No, those are not butterflies in your stomach when you toe the line at a triathlon start and are waiting for the gun — that is one of the symptoms from adrenaline: when one is nervous, blood is pulled away from the stomach and sent into the muscles.

 

Adrenalin is a “fight” hormone, and plays a central role in the short-term stress reaction. It is released from the adrenal glands when danger threatens or in an emergency. Such triggers may be threatening, exciting, or environmental stressor conditions such as a triathlon start!

When secreted into the bloodstream, it rapidly prepares the body for action in emergency situations. The hormone boosts the supply of oxygen and glucose to the brain and muscles, while suppressing other non-emergency bodily processes (digestion in particular). This reduced blood flow, in turn, causes the stomach to temporarily shut down.

Adrenaline has the opposite effect of insulin.  The resulting rise in blood sugar enables the fermentation of glucose in the muscles. Adrenaline furthermore reinforces these effects, because it increases the secretion of glucagon (a hormone with the same effects as adrenaline) and decreases the release of insulin.

As a diabetic, I had no natural insulin to counter-effect this process when I was racing (who doesn’t get nervous before a triathlon anyway?), so it took me many races of super high blood glucose levels to really understand that no matter how low my sugar leves were BEFORE THE START, once I was on the bike, it had skyrocketed!! There were a few times that my glucometer read “HI”  — that means the levels were so high that the meter couldn’t read it.

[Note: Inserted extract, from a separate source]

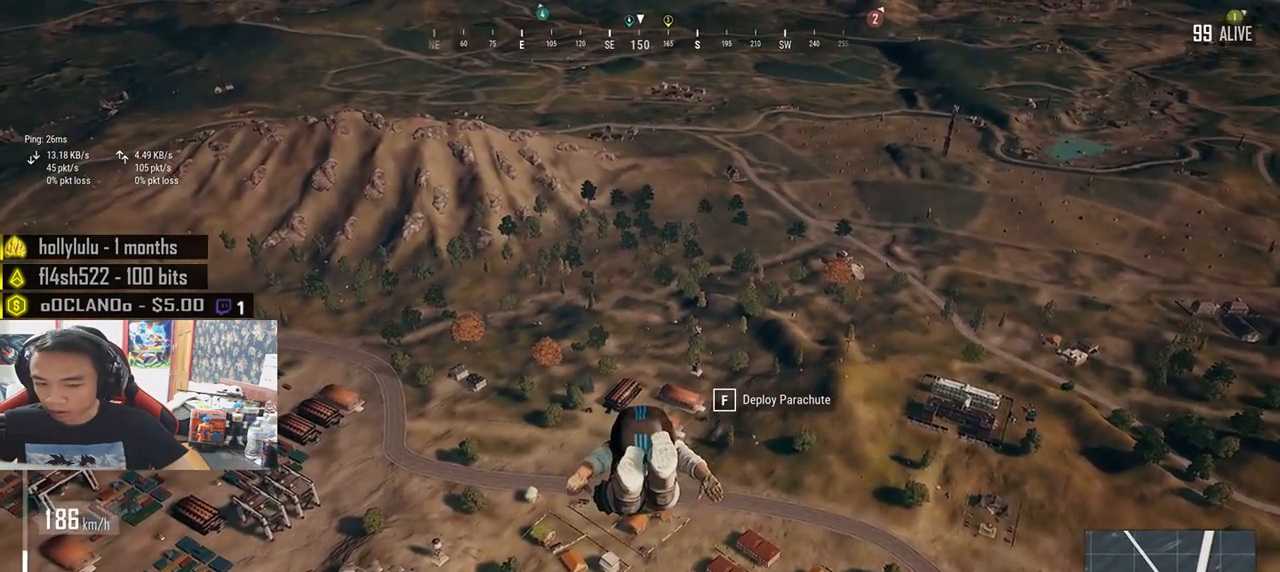
{"keys": ["w"], "mouse": [], "events": []}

Once I was 100% sure this wasn’t a one-off process, I started to give myself a huge amount of insulin as soon as I jumped on the bike — to be more precise, eight (8) units of fast-acting insulin, more than enough to cover 120grams of carbohydrate in a “normal” situation. Now if you are diabetic you understand why it took me so many races of high glucose levels to be confident enough and inject 8u of insulin before even testing that. Outside of racing it would have killed me or at best, put me in a hypoglycemia coma (no sugar available for the brain).

Once with this part figured out and controlled, I got into that “steady-state” in pacing where I had no more pre-start tension and was focused on the race; my blood levels were not affected my adrenalin anymore and I could go back to my good old “calories VS insulin” combination.

And what can the “non-diabetic” learn from this?

— Race start: Don’t over do it in the gels and sports drinks. Even if your sugar level is low, it will raise some in those last 5 minutes before the race start. I remember when I first started racing, I use to wear a Heart Rate monitor, 130bpm while just there, standing waiting for the start, wasn’t a surprise.

— First few minutes on the bike: DO NOT EAT – No calories at all, not even sports drinks or energy gels, not only there is very limited blood that will access your stomach at this stage to digest and absorb anything, but since capillaries in arms are open and in legs are closed, your heart is forced to work hard to pump to legs. Start the bike EASY (VERY EASY if in an ironman) for the first few minutes to let capillaries in arms shut down and legs open up; blood sugar get stable, adrenalin loses effect, then eat/drink.

Be aware of your hormones, race faster!